Thomas Paine’s account of the time he, George Washington, Benjamin Lincoln, David Cobb and some other soldiers set fire to a river.
In the fall of the year that New York was evacuated (1783), General Washington had his headquarters at Mrs. Berrian's, at Rocky Hill, in Jersey, and I was there; the Congress then sat at Prince Town [Princeton]. We had several times been told that the river or creek that runs near the bottom of Rocky Hill, and over which there is a mill, might be set on fire, for that was the term the country people used; and as General Washington had a mind to try the experiment, General Lincoln, who was also there, undertook to make preparation for it against the next evening, November fifth. This was to be done, as we were told, by disturbing the mud at the bottom of the river, and holding something in a blaze, as paper or straw, a little above the surface of the water.
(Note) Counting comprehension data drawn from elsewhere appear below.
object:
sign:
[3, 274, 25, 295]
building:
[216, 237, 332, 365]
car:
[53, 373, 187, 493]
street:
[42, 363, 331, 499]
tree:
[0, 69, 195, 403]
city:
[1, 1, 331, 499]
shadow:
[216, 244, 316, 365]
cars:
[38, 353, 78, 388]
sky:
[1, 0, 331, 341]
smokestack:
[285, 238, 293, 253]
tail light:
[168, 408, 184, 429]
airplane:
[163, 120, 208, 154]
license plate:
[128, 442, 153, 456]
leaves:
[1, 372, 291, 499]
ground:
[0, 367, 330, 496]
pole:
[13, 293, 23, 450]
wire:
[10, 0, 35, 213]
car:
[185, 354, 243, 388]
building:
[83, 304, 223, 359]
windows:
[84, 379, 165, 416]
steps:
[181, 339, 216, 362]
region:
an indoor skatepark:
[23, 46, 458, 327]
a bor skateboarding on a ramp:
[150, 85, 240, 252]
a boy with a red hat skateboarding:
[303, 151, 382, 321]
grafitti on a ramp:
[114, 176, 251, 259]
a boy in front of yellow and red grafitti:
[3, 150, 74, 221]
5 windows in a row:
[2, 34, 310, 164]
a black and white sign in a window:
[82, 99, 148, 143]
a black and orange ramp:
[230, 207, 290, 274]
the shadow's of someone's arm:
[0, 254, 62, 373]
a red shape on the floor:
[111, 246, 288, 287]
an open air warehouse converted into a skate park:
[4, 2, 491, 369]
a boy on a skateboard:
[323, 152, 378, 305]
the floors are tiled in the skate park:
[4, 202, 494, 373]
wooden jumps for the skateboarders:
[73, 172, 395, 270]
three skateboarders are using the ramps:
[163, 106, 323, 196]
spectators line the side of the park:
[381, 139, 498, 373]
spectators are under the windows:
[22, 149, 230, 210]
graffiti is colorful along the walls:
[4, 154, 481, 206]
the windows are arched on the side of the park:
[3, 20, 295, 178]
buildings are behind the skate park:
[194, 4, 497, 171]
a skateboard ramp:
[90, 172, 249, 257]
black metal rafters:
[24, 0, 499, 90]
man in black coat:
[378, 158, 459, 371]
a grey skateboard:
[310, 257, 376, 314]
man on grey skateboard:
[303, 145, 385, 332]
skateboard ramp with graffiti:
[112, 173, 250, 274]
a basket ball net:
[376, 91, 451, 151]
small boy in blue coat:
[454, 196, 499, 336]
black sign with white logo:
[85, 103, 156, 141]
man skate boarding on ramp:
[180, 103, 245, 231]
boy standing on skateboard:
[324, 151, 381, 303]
Colonels Humphreys and Cobb were at that time aides-de-camp of General Washington, and those two gentlemen and myself got into an argument respecting the cause. Their opinion was that, on disturbing the bottom of the river, some bituminous matter arose to the surface, which took lire when the light was put to it; I, on the contrary, supposed that a quantity of inflammable air was let loose, which ascended through the water and took fire above the surface. Each party held to his opinion, and the next evening the experiment was to be made.
A scow had been stationed in the mill dam, and General Washington, General Lincoln and myself, and I believe Colonel Cobb (for Humphreys was sick), and three or four soldiers with poles, were put on board the scow. General Washington placed himself at one end of the scow and I at the other; each of us had a roll of cartridge paper, which we lighted and held over the water about two or three inches from the surface when the soldiers began disturbing the bottom of the river with the poles.
As General Washington sat at one end of the scow and I at the other, I could see better anything that might happen from his light than I could from my own, over which I was nearly perpendicular. When the mud at the bottom was disturbed by the poles, the air bubbles rose fast, and I saw the fire take from General Washington's light and descend from thence to the surface of the water, in a similar manner as when a lighted candle is held so as to touch the smoke of a candle just blown out the smoke will take fire and the fire will descend and light up the candle. This was demonstrative evidence that what was called setting the river on fire was setting on fire the inflammable air that arose out of the mud.
Benjamin Walker was also aide-de-camp to Washington at this time but he like David Humphreys was sick and did not participate in the experiment.
Thomas Paine believed that some sort of miasma in the gas from the river may have been the cause of yellow fever. We now know that yellow fever is spread by mosquitos.